Microbial ecology is one of many fields that have benefitted greatly from technical advances in DNA sequencing. In particular, low-cost culture-independent sequencing has made metagenomic and metatranscriptomic surveys of microbial communities practical, including bacteria, archaea, viruses, and fungi associated with the human body, other hosts, and the environment. The resulting data have stimulated the development of new computational approaches to meta'omic sequence analysis, including metagenomic assembly, microbial identification, and gene, transcript, and pathway functional profiling.
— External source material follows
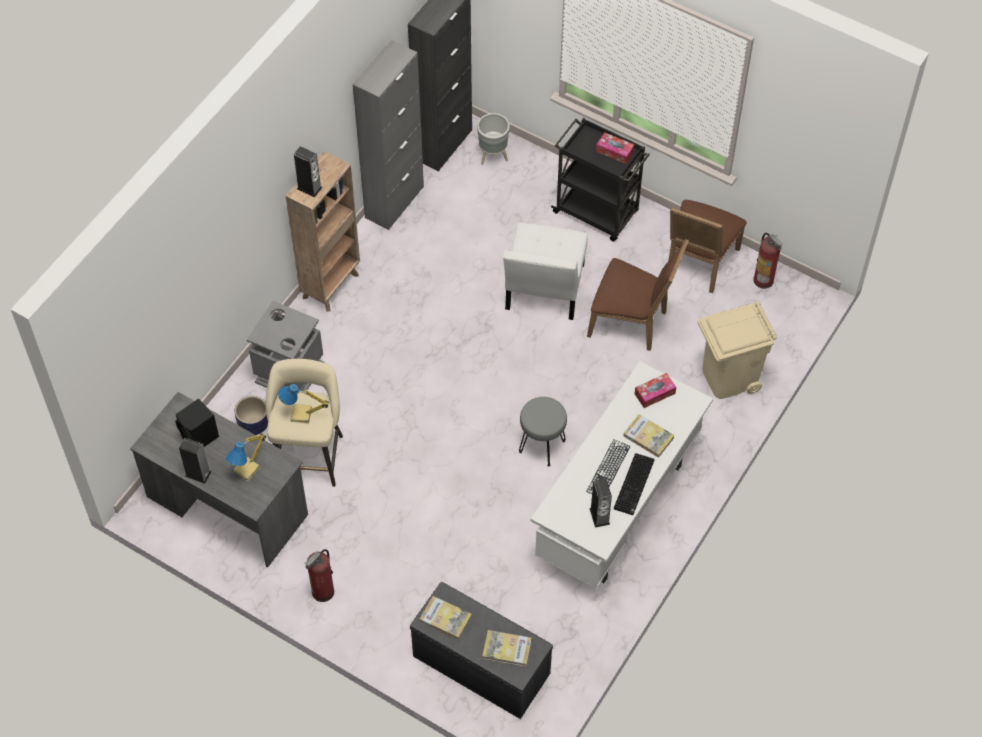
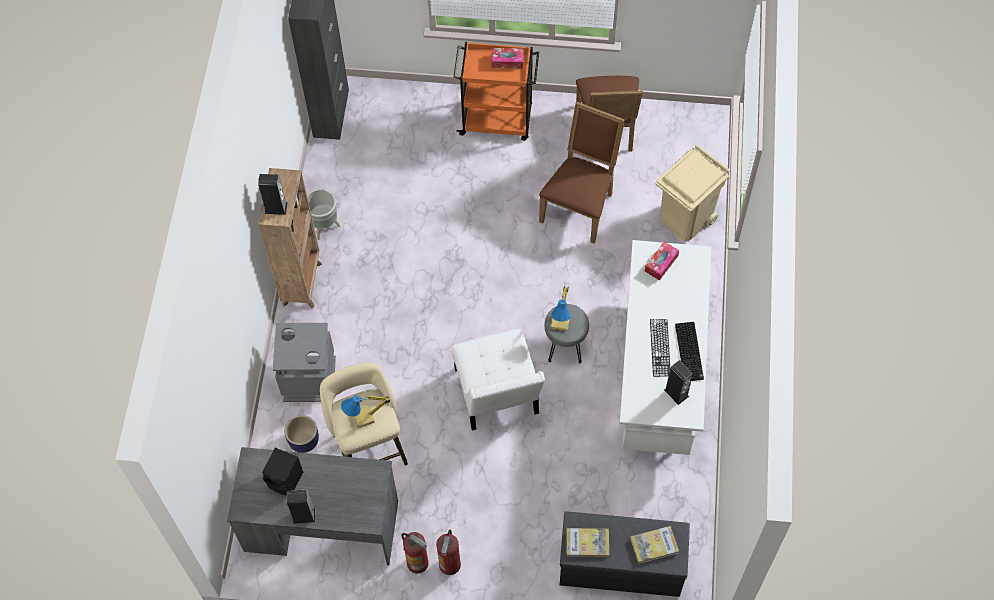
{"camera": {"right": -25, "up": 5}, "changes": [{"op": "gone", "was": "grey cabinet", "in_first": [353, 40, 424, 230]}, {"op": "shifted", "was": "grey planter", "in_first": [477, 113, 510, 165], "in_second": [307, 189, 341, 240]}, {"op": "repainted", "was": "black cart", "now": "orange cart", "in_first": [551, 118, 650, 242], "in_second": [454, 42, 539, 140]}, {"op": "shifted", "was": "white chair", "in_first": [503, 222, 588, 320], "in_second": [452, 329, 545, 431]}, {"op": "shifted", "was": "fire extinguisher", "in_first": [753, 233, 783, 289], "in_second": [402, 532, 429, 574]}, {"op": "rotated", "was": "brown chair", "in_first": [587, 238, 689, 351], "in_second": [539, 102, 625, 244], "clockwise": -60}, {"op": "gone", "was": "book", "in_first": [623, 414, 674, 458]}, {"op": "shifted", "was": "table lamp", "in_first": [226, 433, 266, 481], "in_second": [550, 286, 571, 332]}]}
We will present a high-level introduction to computational metagenomics, highlighting the state-of-the-art in the field as well as outstanding challenges. These include an introduction to the biological goals of typical meta'omic studies and the bioinformatic processes currently available to achieve them. This will briefly summarize the major aspects of metagenomic analysis to be covered here: reference genome-based community composition and functional profiling, along with methods for constructing new genomic references by using de novo assembly. We will discuss the challenges associated with precisely quantifying members of a microbial community and functional analysis of the gene families in a community, the association of those gene families with their source organisms, and the combination of gene families into pathways for metabolic profiling.
Finally, as sequencing technologies deliver more data for the same price, our ability to examine complex microbial communities using sequencing grows. For environmental communities, many fewer reference genomes or transcriptomes are typically available than for human- associated microbes, and the substantial diversity of many communities means that terabases of sequencing may be needed to recover a significant fraction of the community metagenome. We will introduce large-scale de novo assembly, reference free methods for investigating community coverage, and diversity estimation for shotgun sequencing data. We will conclude with an overview of the statistical challenges inherent to analyzing the compositional and count data arising meta'omic studies, and present Bioconductor solutions for simplifying these analyses. The workshop will include standardized protocols for microbial profiling, functional profiling, and metagenome/metatranscriptome assembly with benchmarks and examples.